**ASSIGNMENT**
The result should be the listing below restated word for word, with images left out.

**SUPPLIED MATERIAL**
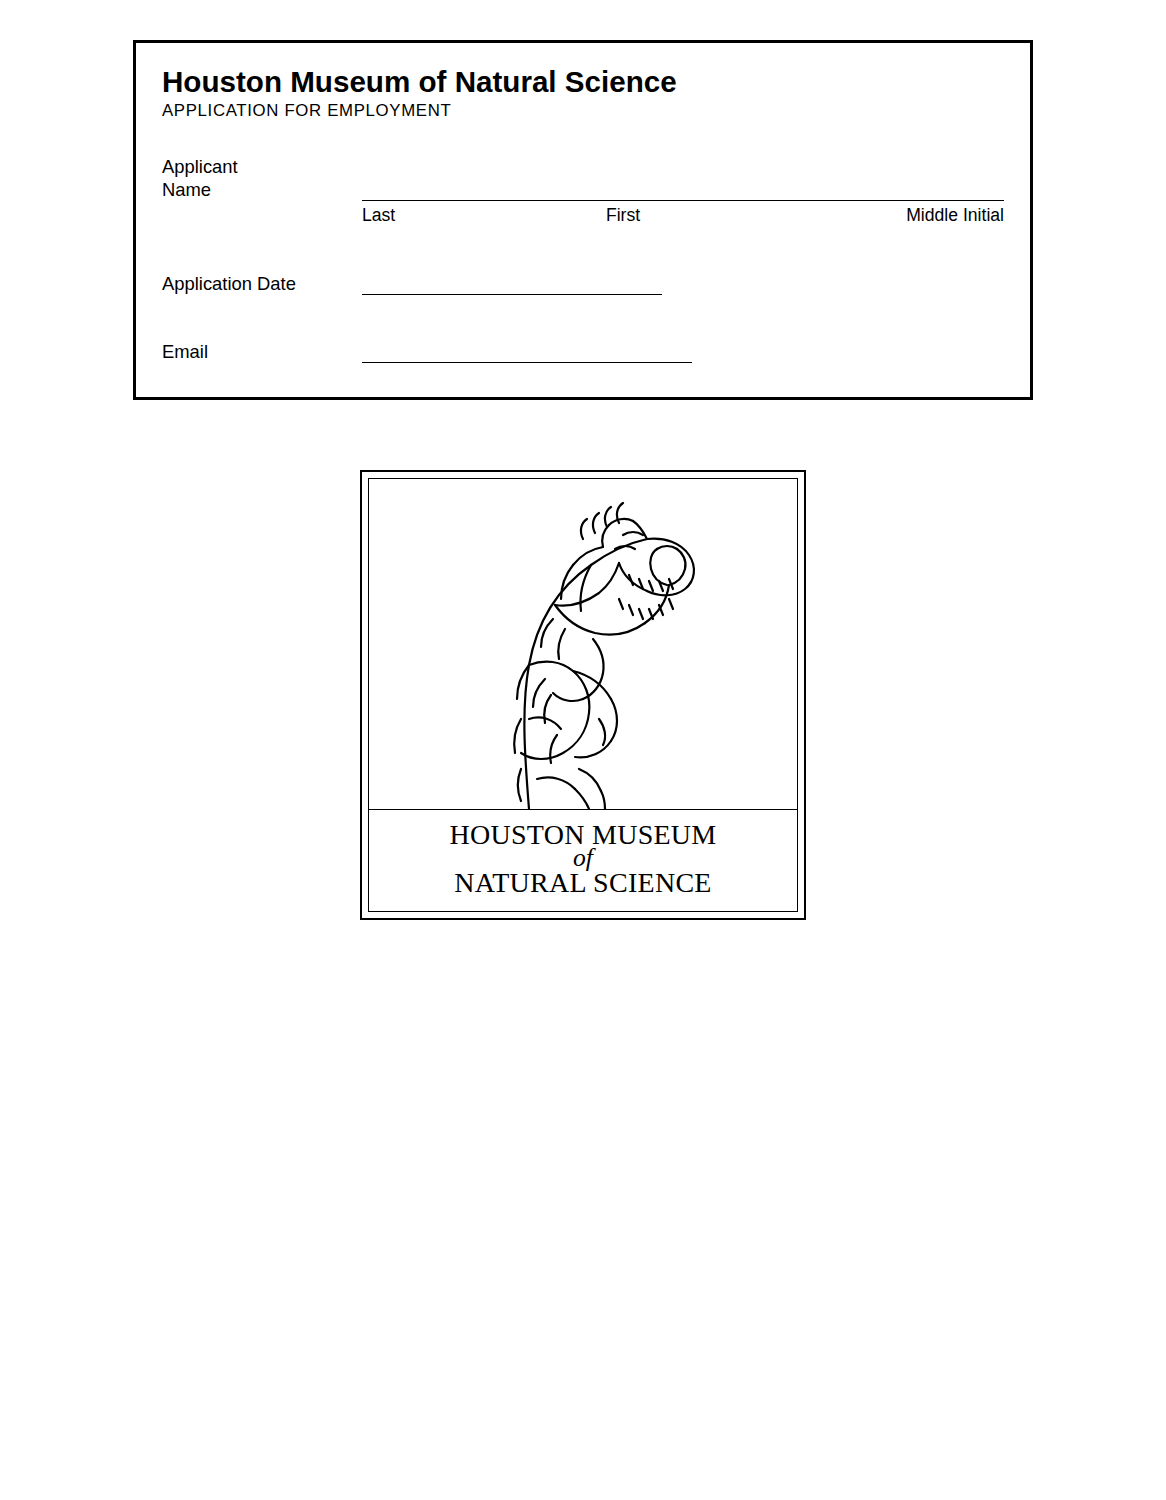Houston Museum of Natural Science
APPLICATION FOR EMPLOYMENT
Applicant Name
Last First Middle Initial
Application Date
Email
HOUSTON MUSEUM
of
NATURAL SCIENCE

**TASK RESULT**
Houston Museum of Natural Science
APPLICATION FOR EMPLOYMENT
Applicant Name
Last First Middle Initial
Application Date
Email
HOUSTON MUSEUM
of
NATURAL SCIENCE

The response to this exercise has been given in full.